I have a little confusion with Dynamic Binding in java. Here is a program, I want to know that, is there dynamic binding occurs or something else. What dynamic binding actually is?

class A {
int a;

public A() {
    a = 9;
}

public void show() {
    System.out.print("show in A ; ");
    System.out.println("a : " + a);
}
}
public class B extends A {
public B() {
    a = 8;
}

public void show() {
    System.out.print("show in B ; ");
    System.out.println("a : " + a);
}

public static void main(String[] args) {
    B p = new B();
    p.show();

    A q = new B();
    q.show();
}
}

Answer 1

It's here

 A q = new B();
 q.show();

Compiler uses virtual call instructions ( invokeVirtual or invokeInterface ) for methods which can be overriden (they cannot be static or private). In this code JVM detects that A.show is virtual and checks the actual type of q . Since it is B it calls B.show . If it were static JVM would call A.show and we would see

show in A

Answer 2

I guess I confused you previously.

Dynamic (or late) binding is how polymorphism is implemented in Java.
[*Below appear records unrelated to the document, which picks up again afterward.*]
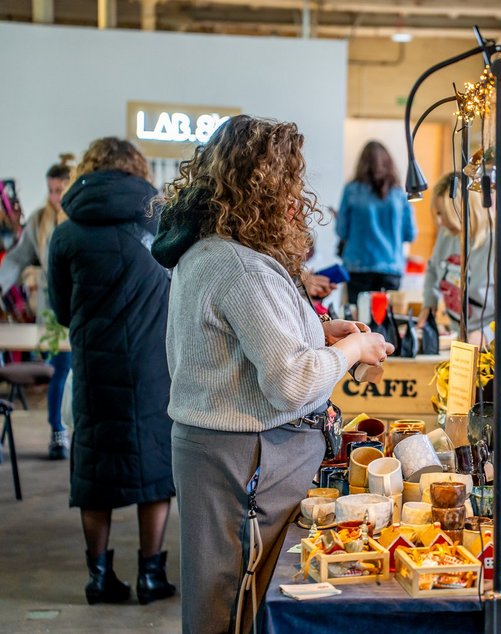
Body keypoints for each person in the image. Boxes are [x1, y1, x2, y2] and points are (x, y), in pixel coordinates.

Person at [152, 115, 393, 633]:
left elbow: (252, 345)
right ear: (265, 185)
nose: (298, 194)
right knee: (230, 599)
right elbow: (288, 381)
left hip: (229, 456)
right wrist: (354, 348)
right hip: (242, 461)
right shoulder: (238, 265)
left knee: (224, 590)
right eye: (292, 179)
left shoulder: (218, 252)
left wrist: (322, 329)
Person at [47, 138, 176, 605]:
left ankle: (99, 578)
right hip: (151, 366)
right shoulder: (160, 221)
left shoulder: (66, 233)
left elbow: (61, 309)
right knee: (154, 470)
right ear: (136, 170)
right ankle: (150, 576)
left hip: (94, 365)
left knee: (95, 471)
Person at [0, 156, 73, 459]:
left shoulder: (78, 219)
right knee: (59, 368)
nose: (55, 197)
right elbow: (17, 259)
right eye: (51, 190)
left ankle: (65, 429)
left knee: (70, 371)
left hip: (78, 308)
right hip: (50, 312)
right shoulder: (39, 220)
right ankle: (58, 430)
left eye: (60, 190)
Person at [420, 172, 501, 346]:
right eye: (438, 214)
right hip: (465, 342)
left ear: (464, 210)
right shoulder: (448, 234)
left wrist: (487, 335)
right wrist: (429, 305)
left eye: (444, 214)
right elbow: (433, 268)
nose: (440, 222)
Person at [336, 141, 417, 302]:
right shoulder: (399, 193)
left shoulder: (352, 190)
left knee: (359, 322)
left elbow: (341, 230)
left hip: (358, 265)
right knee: (385, 322)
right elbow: (410, 234)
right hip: (391, 266)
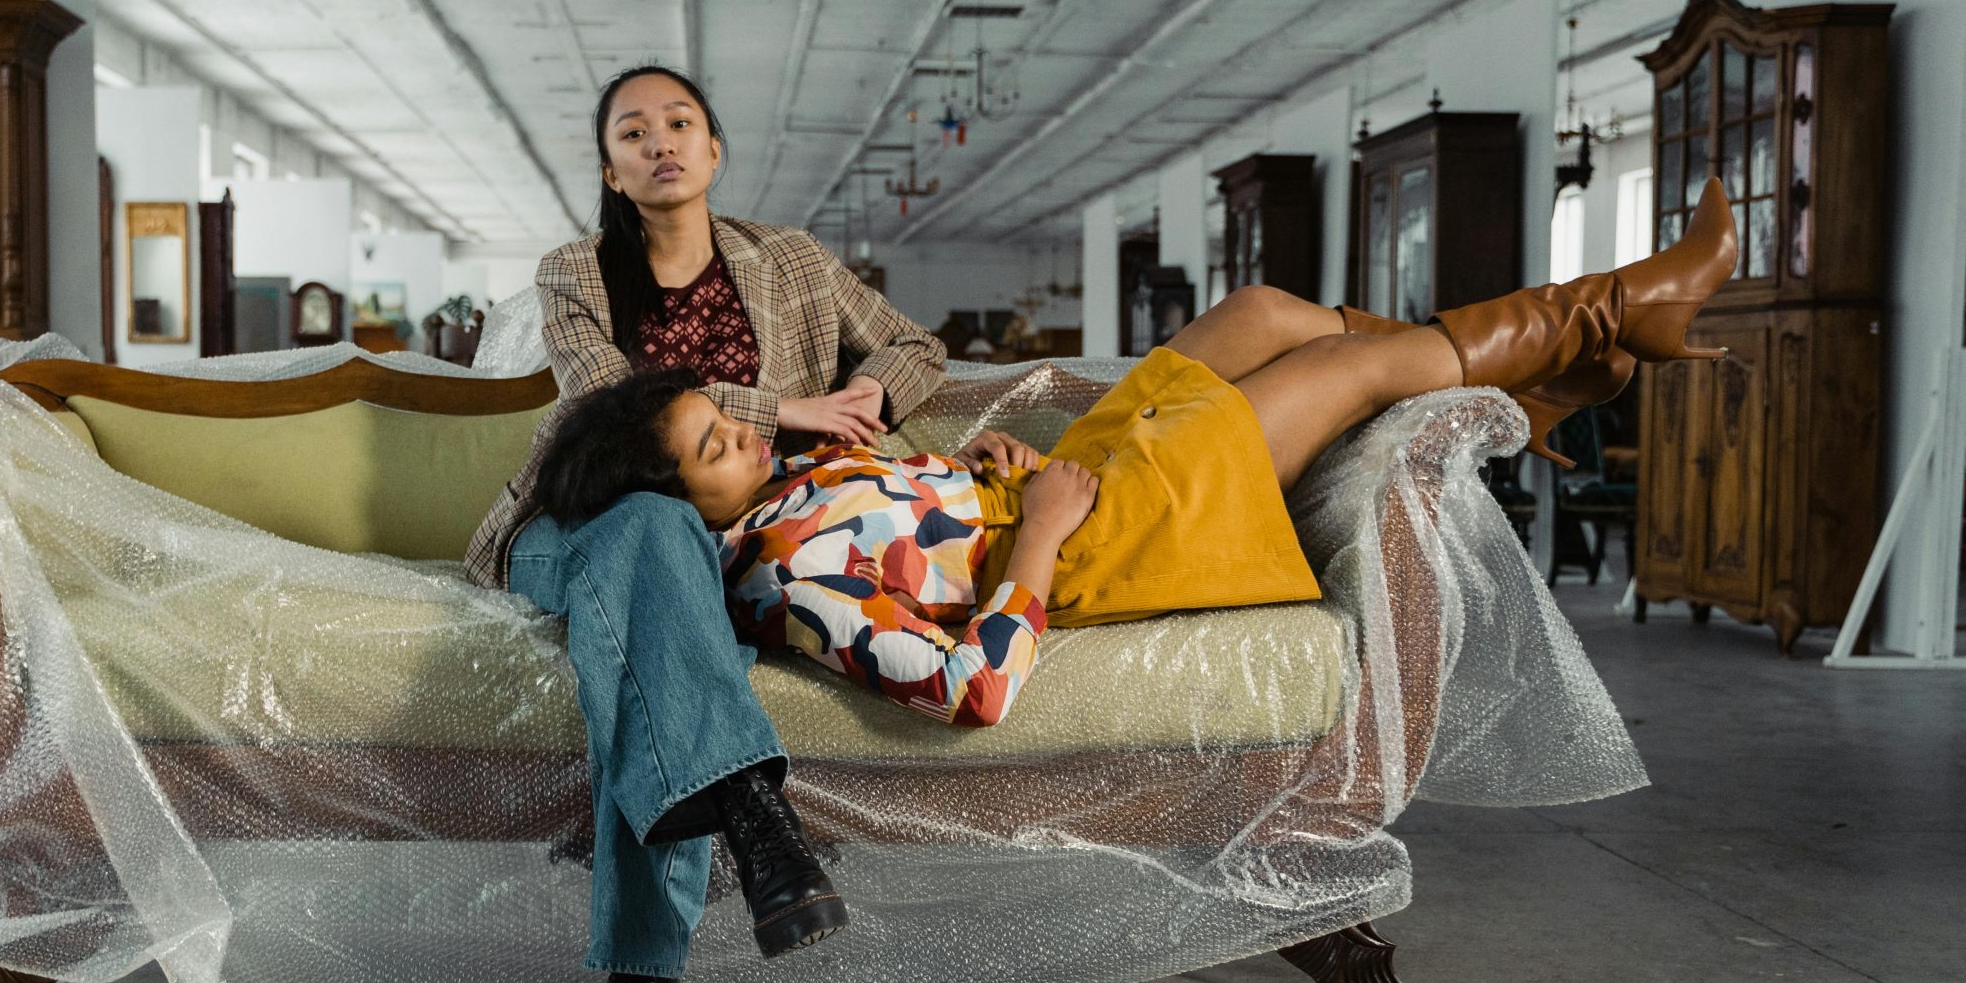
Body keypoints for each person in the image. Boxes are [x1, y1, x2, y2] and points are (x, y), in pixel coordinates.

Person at [532, 181, 1742, 731]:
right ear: (673, 506)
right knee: (1337, 371)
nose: (747, 425)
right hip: (1107, 545)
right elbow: (970, 692)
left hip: (1059, 486)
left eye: (720, 413)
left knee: (1263, 311)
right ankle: (1615, 310)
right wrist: (1042, 533)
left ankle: (1550, 376)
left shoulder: (787, 485)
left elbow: (921, 513)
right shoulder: (785, 587)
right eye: (713, 444)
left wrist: (990, 472)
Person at [462, 64, 947, 983]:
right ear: (611, 170)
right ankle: (748, 830)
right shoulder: (575, 273)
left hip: (737, 546)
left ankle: (652, 975)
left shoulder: (795, 263)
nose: (659, 142)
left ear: (715, 151)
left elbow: (919, 349)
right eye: (632, 133)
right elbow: (618, 396)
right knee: (648, 531)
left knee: (661, 625)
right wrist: (788, 410)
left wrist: (868, 392)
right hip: (582, 525)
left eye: (679, 123)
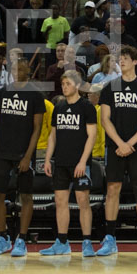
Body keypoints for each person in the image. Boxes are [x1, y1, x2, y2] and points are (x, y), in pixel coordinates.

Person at [98, 45, 137, 257]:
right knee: (112, 190)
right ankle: (110, 238)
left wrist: (130, 143)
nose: (121, 61)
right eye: (119, 58)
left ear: (135, 62)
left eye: (125, 58)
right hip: (114, 147)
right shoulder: (110, 87)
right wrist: (120, 143)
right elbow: (104, 119)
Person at [0, 59, 44, 257]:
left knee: (25, 196)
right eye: (15, 68)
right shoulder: (3, 93)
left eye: (21, 68)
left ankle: (22, 239)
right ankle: (3, 237)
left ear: (29, 71)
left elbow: (37, 129)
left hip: (23, 153)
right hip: (2, 152)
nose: (17, 71)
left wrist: (28, 156)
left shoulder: (35, 95)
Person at [39, 70, 98, 255]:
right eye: (63, 84)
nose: (64, 87)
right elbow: (53, 136)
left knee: (83, 201)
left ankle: (87, 242)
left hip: (80, 163)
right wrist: (48, 159)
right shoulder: (59, 107)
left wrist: (82, 162)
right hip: (61, 162)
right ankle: (62, 242)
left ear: (78, 85)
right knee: (60, 201)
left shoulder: (86, 107)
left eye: (68, 84)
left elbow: (92, 136)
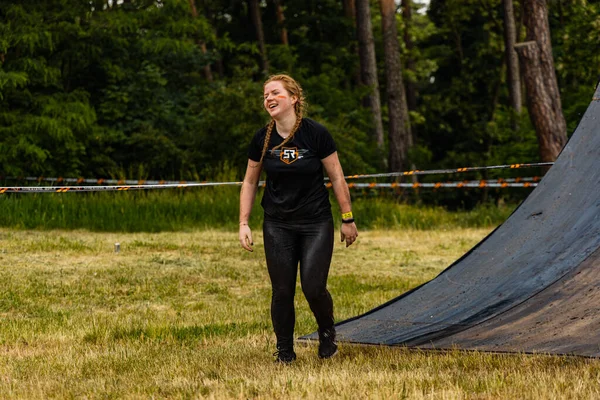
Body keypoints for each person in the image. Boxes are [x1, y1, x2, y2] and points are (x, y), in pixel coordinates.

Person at [238, 74, 359, 363]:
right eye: (265, 94)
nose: (268, 98)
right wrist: (244, 222)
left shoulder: (316, 134)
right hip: (277, 223)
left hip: (315, 221)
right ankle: (285, 351)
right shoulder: (261, 138)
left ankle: (327, 332)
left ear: (293, 98)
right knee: (281, 290)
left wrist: (347, 217)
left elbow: (337, 176)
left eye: (275, 93)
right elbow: (250, 182)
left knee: (313, 287)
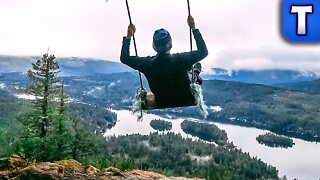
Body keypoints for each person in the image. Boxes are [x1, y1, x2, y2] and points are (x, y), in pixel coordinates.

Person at [120, 15, 208, 107]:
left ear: (154, 46)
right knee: (193, 69)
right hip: (183, 96)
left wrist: (129, 36)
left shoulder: (147, 64)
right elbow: (203, 52)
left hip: (162, 99)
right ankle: (196, 72)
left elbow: (124, 58)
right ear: (170, 44)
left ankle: (194, 71)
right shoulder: (180, 59)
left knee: (189, 68)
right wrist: (193, 28)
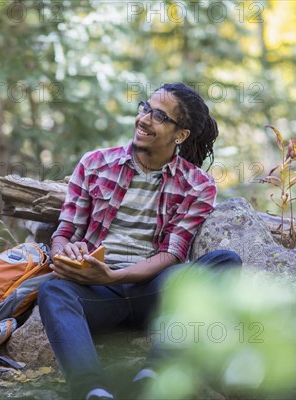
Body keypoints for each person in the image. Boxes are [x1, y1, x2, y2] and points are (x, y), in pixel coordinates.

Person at [37, 82, 242, 400]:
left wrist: (115, 275)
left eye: (159, 116)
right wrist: (69, 252)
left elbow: (172, 253)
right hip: (97, 293)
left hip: (155, 292)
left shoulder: (197, 185)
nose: (144, 119)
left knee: (225, 262)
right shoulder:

It occurs any time an instance method is invoked.

In your example, we are interested in the occurrences here

p.show();

and here

q.show();

At compilation time, the static type of the variable will be checked to see if the method show() is accessible, failing if it is not.

At runtime (dynamic), the run time (dynamic) type of the object will be checked to find an implementation of the method. If one is found, it is used, if not, the JVM keeps looking up the inheritance hierarchy.

For example

A q = new B();
q.show();

at run time, q is of type B and B overrides show() so B#show() is invoked.

---

In your answer I had commented on, the overriden method did not play a part. It was more a question of constructor execution order.

Answer 3

The method show() invoked in the below lines

A q = new B();
q.show();

The target object of the show method is determined at runtime.

Answer 4

you can change it in your main method to implement polymorphism or dynamic binding:

public static void main(String[] args) {
    A a = new A();       
    a.show();

    a = new B();       
    a.show();
}

as you can tell that even the reference is never changed A a but what it refer is changed, as different instance it point to, difference behavior will be done!
This is so called polymorphism .

Much powerful polymorphism, after using reflect in java will indulge you! have fun!

Answer 5

- Binding is act of method call identifying and calling its method body .

- Java only supports Dynamic Binding, except few exception cases .

- The compiler can't understand which method call to be associated with which method body ... so its the responsibility of the method call to associated itself to its appropriate method body.

- Its very important to know that Fields (Instance Variables) are NOT POLYMORPHIC IN NATURE.

In your case the Dynamic binding is here:

 A q = new B();
 q.show();